Despite finding that as a matter of law McDonald’s was not directly liable as a joint employer, a California federal judge granted class certification to McDonald’s workers, saying the claims against McDonald’s Corp. can proceed on a classwide basis under a theory of ostensible agency. Under this theory, McDonald’s could be liable because employees reasonably believed they were employed by McDonald’s.
The workers filed the class action in 2014, alleging a variety of wage and hour violations by defendant the Edward J. Smith and Valerie S. Smith Family Limited Partnership (“Smith”), which owns and operates five restaurants in California under a franchise agreement with McDonald’s. Plaintiffs also sued McDonald’s on direct and vicarious liability grounds.

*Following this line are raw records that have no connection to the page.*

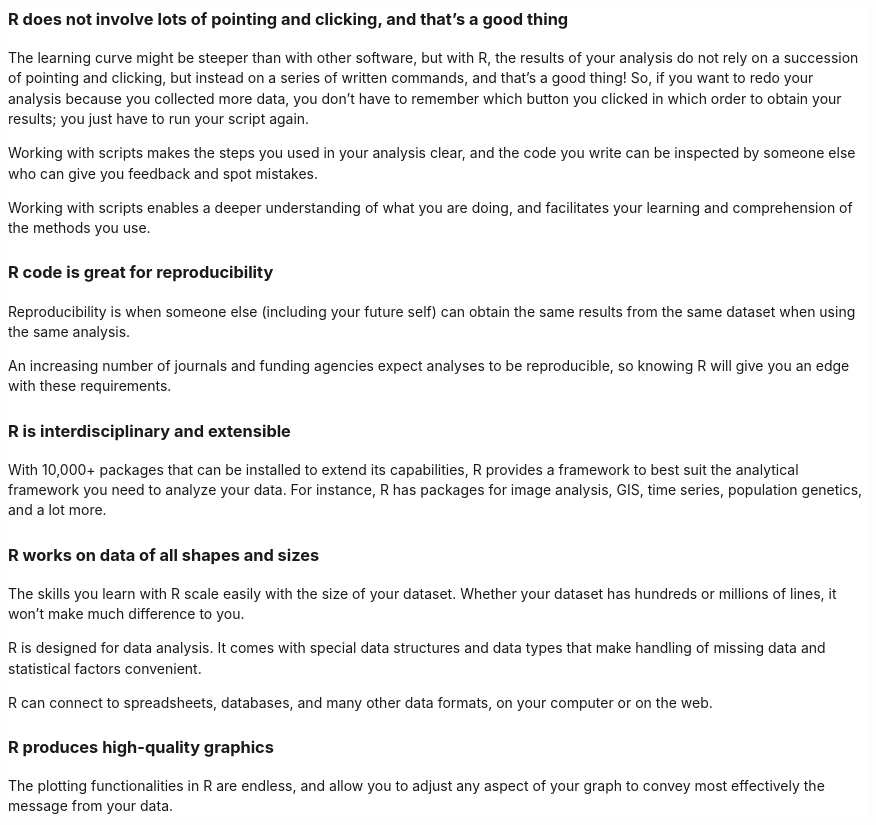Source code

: ### R does not involve lots of pointing and clicking, and that’s a good thing

The learning curve might be steeper than with other software, but with
R, the results of your analysis do not rely on a succession of pointing
and clicking, but instead on a series of written commands, and that’s a
good thing! So, if you want to redo your analysis because you collected
more data, you don’t have to remember which button you clicked in which
order to obtain your results; you just have to run your script again.

Working with scripts makes the steps you used in your analysis clear,
and the code you write can be inspected by someone else who can give you
feedback and spot mistakes.

Working with scripts enables a deeper understanding of what you are
doing, and facilitates your learning and comprehension of the methods
you use.

### R code is great for reproducibility

Reproducibility is when someone else (including your future self) can
obtain the same results from the same dataset when using the same
analysis.

An increasing number of journals and funding agencies expect analyses to
be reproducible, so knowing R will give you an edge with these
requirements.

### R is interdisciplinary and extensible

With 10,000+ packages that can be installed to extend its capabilities,
R provides a framework to best suit the analytical framework you need to
analyze your data. For instance, R has packages for image analysis, GIS,
time series, population genetics, and a lot more.

### R works on data of all shapes and sizes

The skills you learn with R scale easily with the size of your dataset.
Whether your dataset has hundreds or millions of lines, it won’t make
much difference to you.

R is designed for data analysis. It comes with special data structures
and data types that make handling of missing data and statistical
factors convenient.

R can connect to spreadsheets, databases, and many other data formats,
on your computer or on the web.

### R produces high-quality graphics

The plotting functionalities in R are endless, and allow you to adjust
any aspect of your graph to convey most effectively the message from
your data.
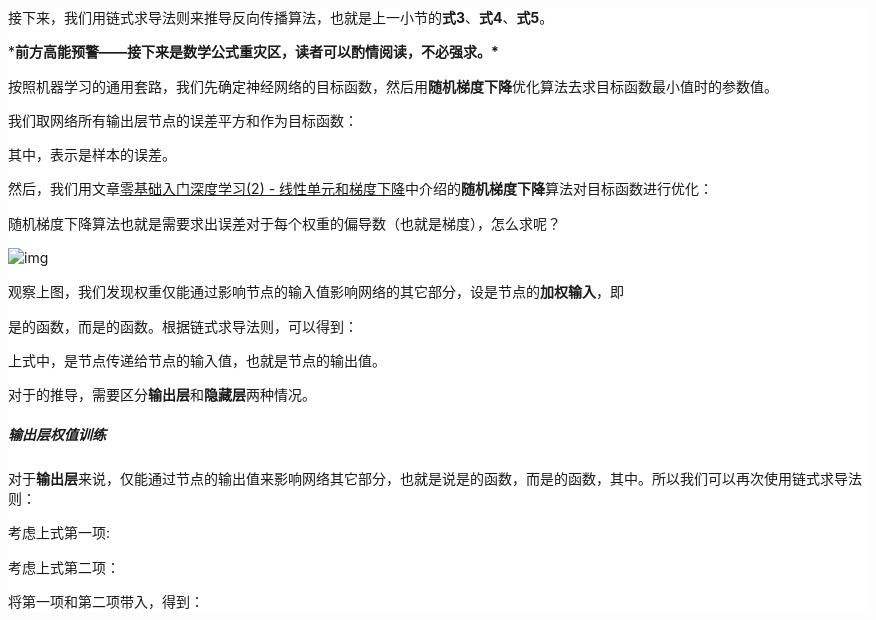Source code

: 接下来，我们用链式求导法则来推导反向传播算法，也就是上一小节的**式3**、**式4**、**式5**。

***前方高能预警——接下来是数学公式重灾区，读者可以酌情阅读，不必强求。\***

按照机器学习的通用套路，我们先确定神经网络的目标函数，然后用**随机梯度下降**优化算法去求目标函数最小值时的参数值。

我们取网络所有输出层节点的误差平方和作为目标函数：







其中，表示是样本的误差。

然后，我们用文章[零基础入门深度学习(2) - 线性单元和梯度下降](https://www.zybuluo.com/hanbingtao/note/448086)中介绍的**随机梯度下降**算法对目标函数进行优化：







随机梯度下降算法也就是需要求出误差对于每个权重的偏导数（也就是梯度），怎么求呢？

![img](http://upload-images.jianshu.io/upload_images/2256672-6f27ced45cf5c0d8.png)

观察上图，我们发现权重仅能通过影响节点的输入值影响网络的其它部分，设是节点的**加权输入**，即







是的函数，而是的函数。根据链式求导法则，可以得到：






上式中，是节点传递给节点的输入值，也就是节点的输出值。



对于的推导，需要区分**输出层**和**隐藏层**两种情况。

##### 输出层权值训练

对于**输出层**来说，仅能通过节点的输出值来影响网络其它部分，也就是说是的函数，而是的函数，其中。所以我们可以再次使用链式求导法则：







考虑上式第一项:







考虑上式第二项：







将第一项和第二项带入，得到：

McDonald’s moved for summary judgment on the grounds that it was not a joint employer. The Court granted summary judgment on plaintiffs’ direct liability theories, finding that McDonald’s is not directly liable as a joint employer with the Smiths, but denied it on the issue of whether McDonald’s may be liable on an ostensible agency basis. Ostensible agency exists where (1) the person dealing with the agent does so with reasonable belief in the agent’s authority; (2) that belief is “generated by some act or neglect of the principal sought to be charged,” and (3) the relying party is not negligent. Kaplan v. Coldwell Banker Residential Affiliates, Inc., 59 Cal. App. 4th 741, 747 (1997).
Plaintiffs then settled with the Smiths, leaving the McDonald’s entities as the last standing defendants.
Plaintiffs moved for certification of a class to pursue claims for: (1) miscalculated wages; (2) overtime; (3) meals and rest breaks; (4) maintenance of uniforms; (5) wage statements; and (6) related derivative claims.
Ostensible Agency Not A Bar To Class Certification
McDonald’s argued that allegations of ostensible agency are incapable of being resolved on a classwide basis because they involve individualized questions of personal belief and reasonable reliance on an agency relationship.
The court disagreed, holding that ostensible agency does not demand unique or alternative treatment, and “certainly does not stand entirely outside Rule 23 as impossible to adjudicate on a classwide basis.”